A day late, my post on The Egoist for March: just a few quick notes for myself.
Richard Aldington writes an essay on Ernest Dowson that warms my heart because he was inspired to do so while "turning over old numbers of the Mercure de France" (41). This piece is particularly interesting because of its economic theory of art, lamenting the struggles of his contemporary young poets. I wonder if there's some oblique commentary on Pound in his account of geniuses who are unfit to make a regular living.
Marsden continues her "Truth and Reality" series, with meditations on reality as based in conventions of language. Importantly, she attacks Bergson, who was important to the magazine in 1913. This essay is really interesting, and will get more attention than I'm going to give it right now--in my dissertation.

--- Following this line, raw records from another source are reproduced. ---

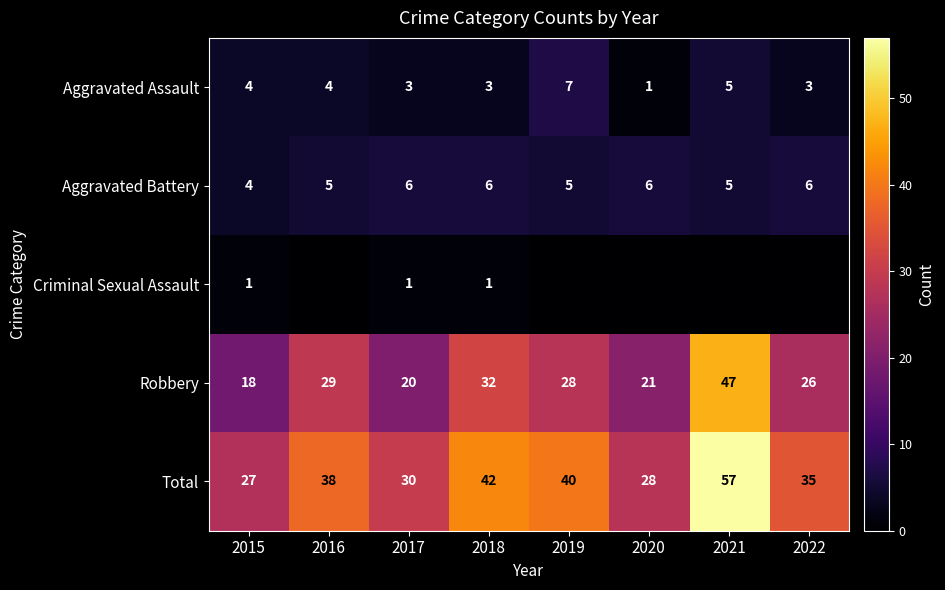

What is the lowest value of the Robbery series?

18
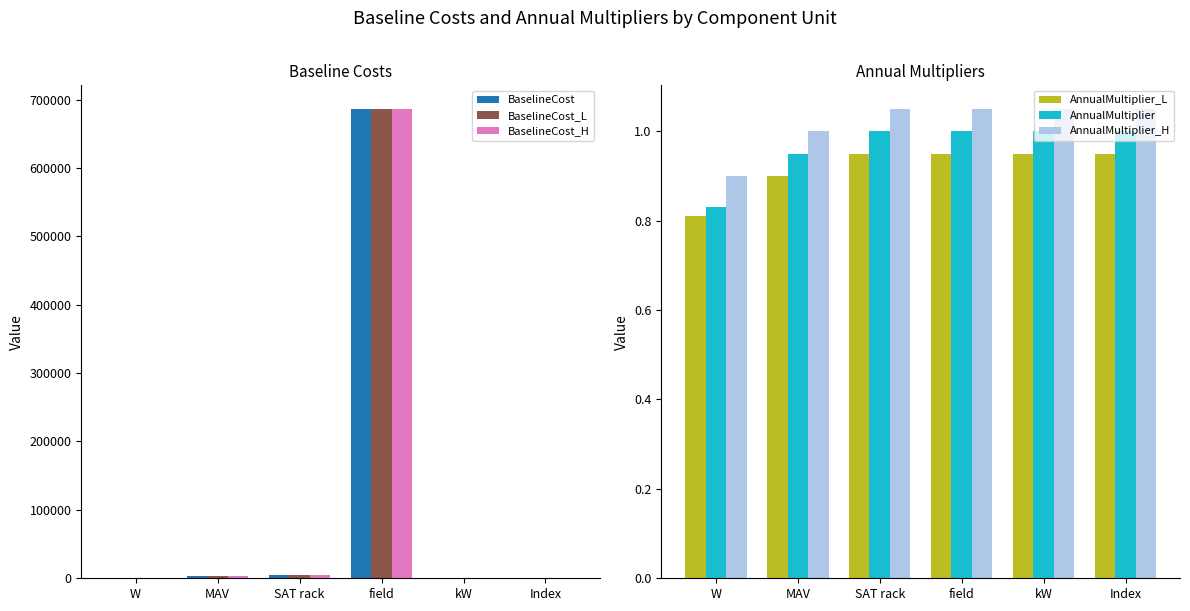

What is the sum of the BaselineCost_H values at SAT rack and kW?

4440.4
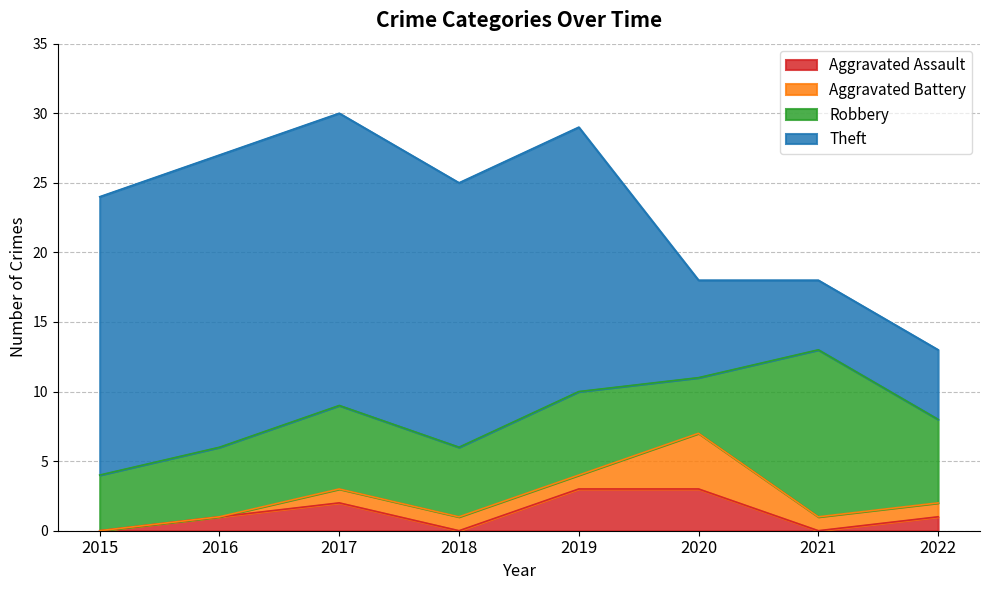

Rank the categories by Aggravated Assault value from lowest to highest.

2015, 2018, 2021, 2016, 2022, 2017, 2019, 2020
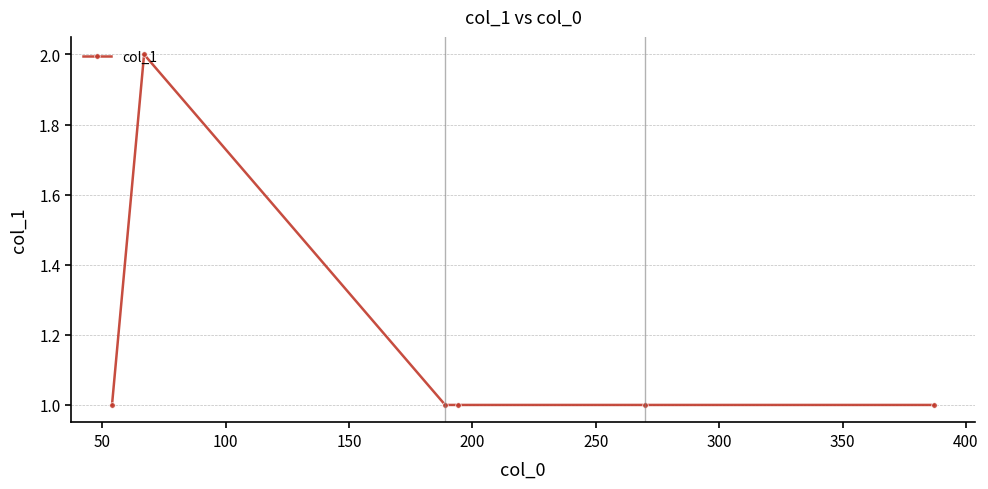

Does the chart display data point markers on the line(s)?

Yes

Harold Munro, after the collapse of Poetry and Drama, has found his way to The Egoist to pen a piece on a poet who died young, James Elroy Flecker, which ends with this sentence: "Few writers have devoted such careful study to their art, and few modern poets realized so truly the necessity for devotion to the art of poetry" (39). Note how, oddly, Munro seems to say that modern poetry is already finished with the past tense of "realized." I wonder if that's a slip, or if there's an implied periodization there.
F.S. Flint contributes a few lines of translation from the Mille Nuits et Une Nuit, presumably from Antoine Galland's edition.
The Egoist prints poems in french by Paul Fort.
Three Chicago journals have taken out a full page ad at the end: Poetry, The Little Review, and Drama. The momentum of American modernism seems to be shifting from New York to Chicago in a hurry.